WFHB inherited the role of WQAX in the early nineties, with a bit more structure and a broadcast license, and somehow found a home in Bloomington’s turn-of the-century city hall. When I was a teenager, it was where my parents came to pick me up after I was arrested for, um, well, since I hadn’t yet had a drink, I won’t call it underage drinking. Call it “underage pouring out the MD 20/20 onto the floor of the car and sitting in the stench until the cops actually walk up to the car”. Yes, it was a police station.

Later, I attened what may have been the world’s only puppet wedding in the building.

“Where the hell are you going wth this, Whybark?”, shouts Ken Goldstein, of Jersey City, New Jersey (I can make his home address available to interested parties for a nominal fee, and can accompany that with a detailed description if required. Oh, and I have been reliably informed that he needs a freaking break*).

Well, check it out: I upgraded iTunes (Apple’s integrated audio player application) after a long delay, and noticed a “radio” option.

Hmm, sez I. Click the pic to make it big.

itunes_default_radio.jpg

Clicking into a channel listing (I think it was “public”, but things appear to have changed in the last day or so) I saw: WFHB, KEXP (Seattle), KAOS (Olumpia), KCRW (Santa Monica), and KPIG. These stations represent pretty much the best of the wast coast stations and to see my beloved ‘FHB there (no university-affiliated WFIU, which made me happy for my cohort at FHB but sad as a consumer).

Anyway, I immediately accessed the WFHB stream. chudda-chudda-chudda-chudda-aiiiiii i i i Black Metal, harder than hard, blacker than black, eviler than evil, enveloped me.

Now, I may have been a record-smashing, booze-swilling menace to a community asset back in the day, but these days I entertain myself by chaing bums out of my yard and anxiously awaiting the world premiere of Naqoyaqatsi while bending an ear to the sweet strains of field recordings of ten thousand Nepali monks beating the still-warm bodies of deceased yaks while singing “You Are My Sunshine” in the distinctive Himalayan multi-octave drone.

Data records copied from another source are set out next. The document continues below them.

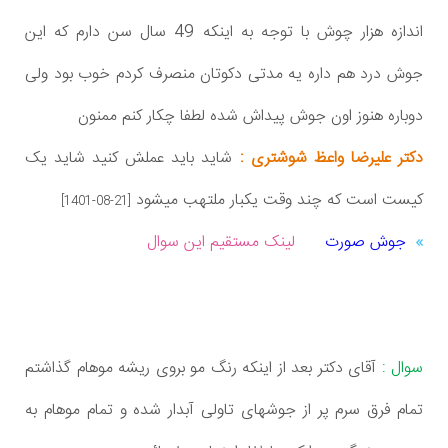
اندازه هزار چوش با توجه به اینکه 49 سال سن دارم که این
جوش درد هم داره یه مدتی دکوتان منصرف کردم خوب بود ولی
دوباره هنوز اون جوش پیداش شده لطفا چکار کنم ممنون
دکتر علیرضا واعظ شوشتری :
شاید باید عملش کنید شاید یک
کیست است که چند وقت یکبار ملتهب میشود
[1401-08-21]
جوش صورت
لینک مستقیم این سوال
سوال :
آقای دکتر بعد از اینکه رنگ مو بروی ریشه موهام گذاشتم
تمام فرق سرم پر از جوشهای تاولی آبدار شده و تمام موهام به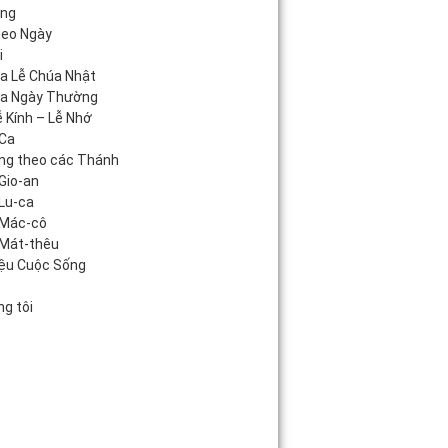
áng
heo Ngày
i
úa Lễ Chúa Nhật
úa Ngày Thường
 Kính – Lễ Nhớ
Ca
ng theo các Thánh
Gio-an
Lu-ca
 Mác-cô
Mát-thêu
iệu Cuộc Sống
c
g tôi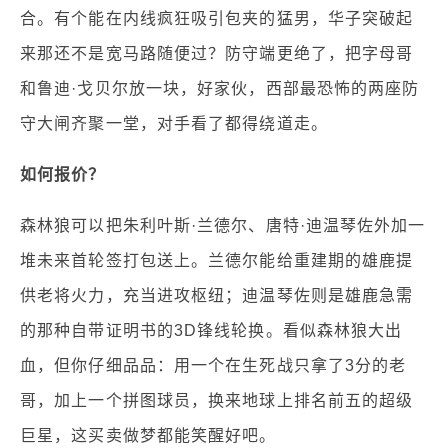
合。有个能在内线疯狂吸引包夹的猛男，华子突破起
来那还不是宽马路随便过？防守端更绝了，把字母哥
和鲁迪·戈贝尔放一块，好家伙，西部最恐怖的两座防
守大闸齐聚一堂，对手看了都得绕道走。
如何报价？
森林狼可以把朱利叶斯·兰德尔、唐特·迪温琴佐外加一
堆未来首轮签打包送上。兰德尔能给重建期的雄鹿提
供老将火力，充当进攻枢纽；迪温琴佐则是雄鹿急需
的那种自带证明书的3D锋线轮换。看似森林狼大出
血，但你仔细品品：用一个在生死战只拿了3分的老
哥，加上一个拼图球员，换来地球上排名前五的超级
巨星，这买卖做梦都能笑醒好吧。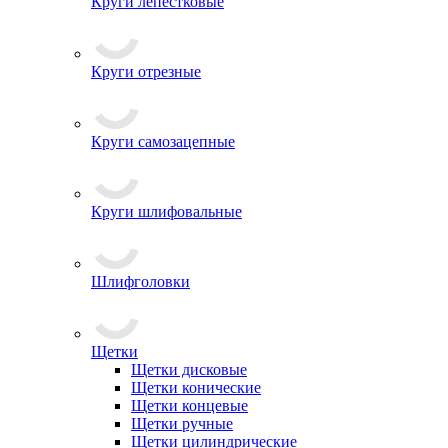
Круги лепестковые
Круги отрезные
Круги самозацепные
Круги шлифовальные
Шлифголовки
Щетки
Щетки дисковые
Щетки конические
Щетки концевые
Щетки ручные
Щетки цилиндрические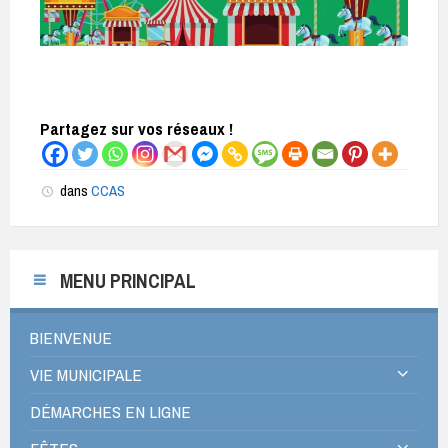
Partagez sur vos réseaux !
dans
CCAS
MENU PRINCIPAL
BIENVENUE
VIE MUNICIPALE
DÉMARCHES EN LIGNE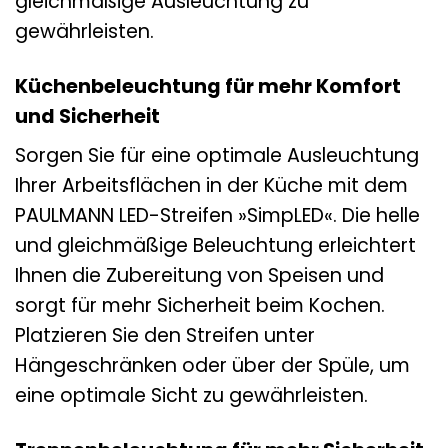
gleichmäßige Ausleuchtung zu
gewährleisten.
Küchenbeleuchtung für mehr Komfort
und Sicherheit
Sorgen Sie für eine optimale Ausleuchtung
Ihrer Arbeitsflächen in der Küche mit dem
PAULMANN LED-Streifen »SimpLED«. Die helle
und gleichmäßige Beleuchtung erleichtert
Ihnen die Zubereitung von Speisen und
sorgt für mehr Sicherheit beim Kochen.
Platzieren Sie den Streifen unter
Hängeschränken oder über der Spüle, um
eine optimale Sicht zu gewährleisten.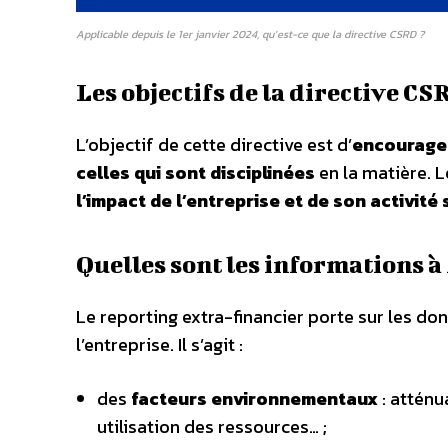
Applicable depuis le 1er janvier 2024, qu’est-ce que la directive CSRD ?
Les objectifs de la directive CS
L’objectif de cette directive est d’
encourager
celles qui sont disciplinées
en la matière. 
l’impact de l’entreprise et de son activité
Quelles sont les informations à 
Le reporting extra-financier porte sur les d
l’entreprise. Il s’agit :
des
facteurs environnementaux
: atténu
utilisation des ressources… ;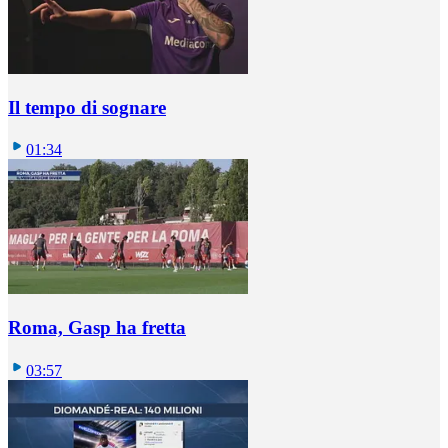
Il tempo di sognare
01:34
Roma, Gasp ha fretta
03:57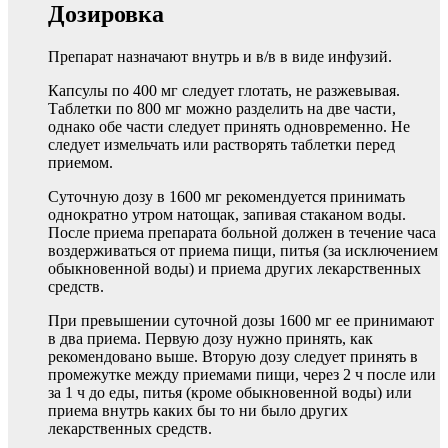
Дозировка
Препарат назначают внутрь и в/в в виде инфузий.
Капсулы по 400 мг следует глотать, не разжевывая.
Таблетки по 800 мг можно разделить на две части,
однако обе части следует принять одновременно. Не
следует измельчать или растворять таблетки перед
приемом.
Суточную дозу в 1600 мг рекомендуется принимать
однократно утром натощак, запивая стаканом воды.
После приема препарата больной должен в течение часа
воздерживаться от приема пищи, питья (за исключением
обыкновенной воды) и приема других лекарственных
средств.
При превышении суточной дозы 1600 мг ее принимают
в два приема. Первую дозу нужно принять, как
рекомендовано выше. Вторую дозу следует принять в
промежутке между приемами пищи, через 2 ч после или
за 1 ч до еды, питья (кроме обыкновенной воды) или
приема внутрь каких бы то ни было других
лекарственных средств.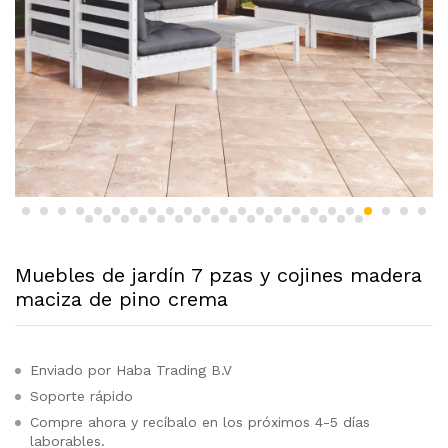
Muebles de jardín 7 pzas y cojines madera
maciza de pino crema
Enviado por Haba Trading B.V
Soporte rápido
Compre ahora y recíbalo en los próximos 4-5 días
laborables.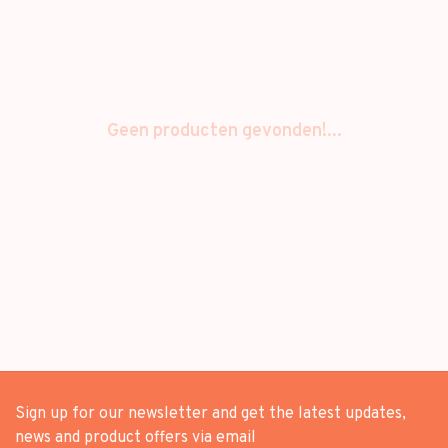
Geen producten gevonden!...
Sign up for our newsletter and get the latest updates,
news and product offers via email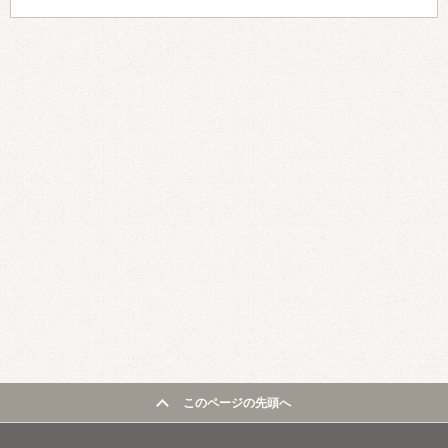
このページの先頭へ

So I changed the channel, pleased that any damn kinda music can still get on the air at what I can only think of as MY radio station. Next time I’m in town maybe the Old Perfesser will let me get drunk, cuss, and bust up some crappy top 40 for old times’ sake.

*I think, but am not certain, that this really means Ken has not been havin’ any luck with the ladies. Ken! Go buy a bunch of comics at St. Mark’s. The ladies luuuv the middle-aged comics fan, all hot and puffy and like, with money and shit, in from Jersey for the day. Go on now. Go!